- From: James Fuller <jim@webcomposite.com>
- Date: Mon, 24 Sep 2012 14:43:39 +0200
- To: James Clark <jjc@jclark.com>
- Cc: public-microxml@w3.org
On Mon, Sep 24, 2012 at 2:38 PM, James Clark <jjc@jclark.com> wrote: > REx looks quite cool. Did you have to modify the grammar in the spec at all > to get REx to accept it? only slightly, and rearrange things to fit what is required by REx (though I think I need to understand a bit more how REx works with whitespace def). > There are very few requirements that aren't expressed in the syntax: > > - name in end-tag must match name in start-tag > - no duplicate attributes > - referent of a numeric character ref must match char production good points! > What difference exactly in the behaviour of the parser does <?TOKENS?> make? The preceding <?TOKENS?> is the syntax ( parser rules) which is subject to LL(K) parser generation. The part following <?TOKENS?> is the 'lexer definition', which goes into a DFA construction.
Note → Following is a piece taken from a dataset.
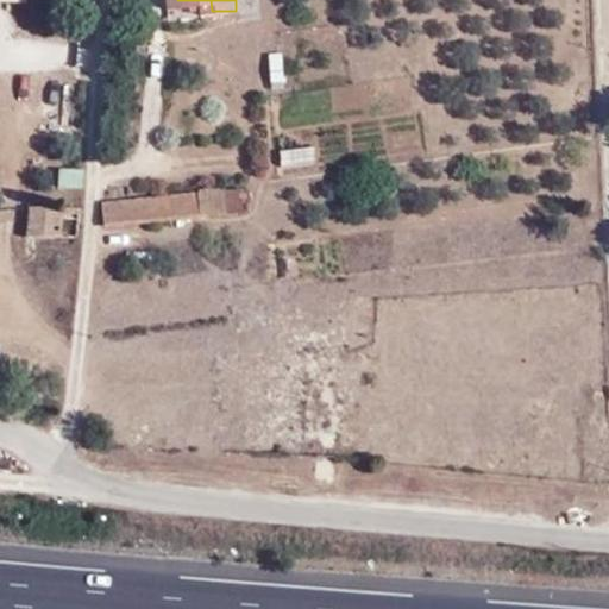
[(267,54),(269,85),(283,85),(281,52),(267,54)]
The following constructs are allowed in lexer definition: - character codes, e.g. #xFEFF - character sets, e.g. [0-9a-fA-F] - "subtraction", e.g. char - ('<'|'&'|'>') - lexical lookahead ("&" and "\\" operators) - token preference definitions ("<<" and ">>" operators) As per Gunther, he states that the lexer definition does not support; - recursive rules (because of the DFA) - the "ordered choice" operator: "/" Yes, REx is cool … Jim Fuller
Received on Monday, 24 September 2012 12:44:12 UTC